■ Tarefas ■
1. Segundo o trecho sobre a varandinha de pensar, quais são as medidas da varandinha?
2. Escreva a continuação do trecho sobre a varandinha de pensar a partir da última frase apresentada.

■ Trecho de origem ■
>>>

Já escrevi, certa vez, que não
é possível pegar um elefante enfurecido e convencê-lo de que pertencemos à
Sociedade Protetora dos Elefantes...
Tenho de refrear, então, meus
instintos bestiais, monstruosos, lombrosianos, de informar. Não devo escrever
sobre tudo o que sei, sobre tudo o que vejo – e pouca gente sabe que não
escrevo tudo o que vejo nem tudo o que sei...
Então, adoro minha varandinha
de pensar. Teoricamente, tenho à minha disposição uma área de 8.513.841 quilômetros
quadrados, mas acabo de descobrir que tanto espaço me asfixia. Só consigo mesmo
pensar e respirar livremente na varandinha de um metro por três. É minha jaula
aberta. Onde não sou perigoso. Doravante, darei notícias aos senhores sobre
ela. Não cometerei o crime de informar sobre tudo; cometerei, apenas, as
insignificantes contravenções de dar notícias sobre minha varandinha de pensar.
Contando a história da vizinha
que muda de roupa com a janela aberta, não creio que cometa abuso no exercício
da liberdade de manifestação do pensamento e informação...

<<<

■ Registros listados ■
>>>

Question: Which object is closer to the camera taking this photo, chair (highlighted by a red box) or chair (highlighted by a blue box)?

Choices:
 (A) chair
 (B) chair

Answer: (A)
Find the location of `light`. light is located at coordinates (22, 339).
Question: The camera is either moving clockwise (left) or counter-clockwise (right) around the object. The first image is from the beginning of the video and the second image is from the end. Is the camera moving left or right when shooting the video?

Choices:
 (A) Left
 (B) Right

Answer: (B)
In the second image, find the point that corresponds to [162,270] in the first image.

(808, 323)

<<<
>>>

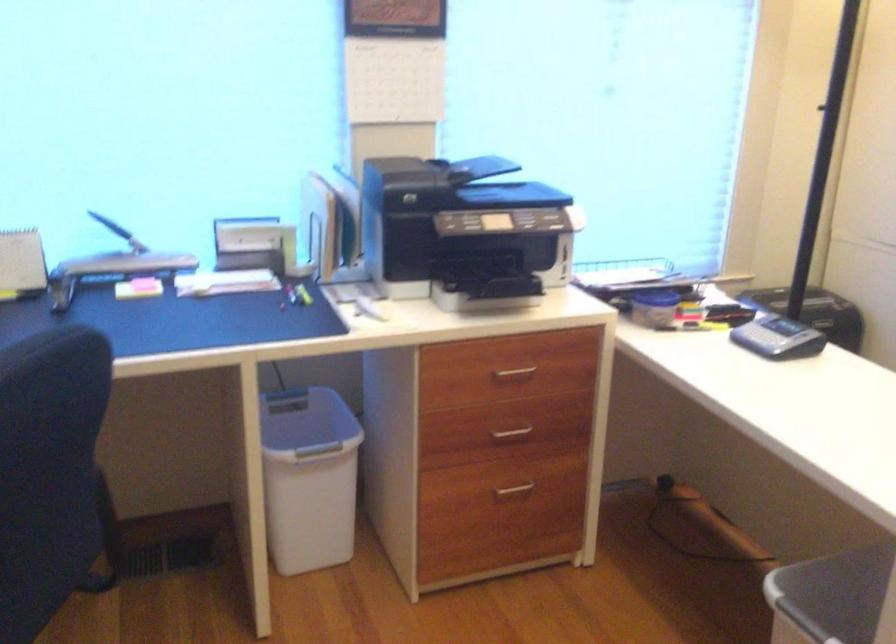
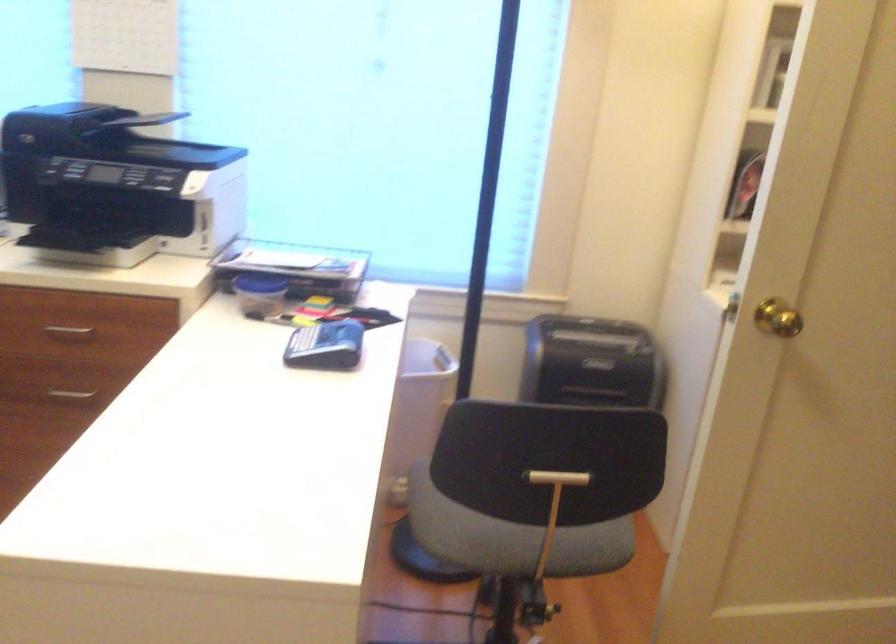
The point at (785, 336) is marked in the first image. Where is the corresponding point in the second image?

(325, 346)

<<<

■ Respostas ■
1. Um metro por três.

2.
TELHAS-VÃS
·
JOEL SILVEIRA – Meu irmão Joel – irmão pelo
afeto – também é pior que Jack, o Extirpador. Sim, porque figura entre os
jornalistas que não têm medo de enfarte nem estão interessados em convencer ao
ilustre membro da família dos Proboscídeos de que pertence à Sociedade
Protetora dos Elefantes. Assim, Joel Silveira é um monstro, um Jack, perigoso
para as instituições. Não sabe mentir aos seus leitores, não sabe escrever o
que os outros pensam, não faz da profissão escada para altas posições, chega
pobre como o Iolando ao fim de uma carreira exercida com amor e abnegação. Pode
ser comparado pelos orientadores da inteligência nacional a um criminoso da
importância de Henri-Desired Landru, aquele conquistador-assassino de numerosas
noivas. Também vai ficar na história como perigoso. Agora mesmo, acaba de
cometer crime que é fichinha junto de um latrocínio em dois velhos: publicou
pela Biblioteca Universal Popular o livro “Um Guarda-Chuva Para o Coronel”, no
qual analisa a política nacional, com o talento e o estilo leve que os leitores
conhecem. “Valerá a pena tanto esforço diante da mediocridade e insignificância
de nossas elites dirigentes?”, pergunta Paulo Francis, na apresentação do
livro. Respondo eu: – “Acho que não. O melhor é Joel arranjar uma varandinha de
pensar. Não ofereço a minha porque é pequenina. Não cabem duas lacraias. Também
não sei se será fácil encontrar, no momento, outro recanto em que se possa
pensar e respirar tão livremente. Mas quem sabe se a sorte ajudará o excelente
e talentoso companheiro para ele conseguir outra varandinha, de apenas um metro
por três, em 8.513.844 quilômetros quadrados? Pensar e respirar não fazem
barulho. Não incomodam os vizinhos. Ninguém sabe que estamos respirando e
pensando. É bom que é danado. Arranje outra varandinha, Joel”.
·
HÉLIO SODRÉ – Juiz e escritor. Veio à redação.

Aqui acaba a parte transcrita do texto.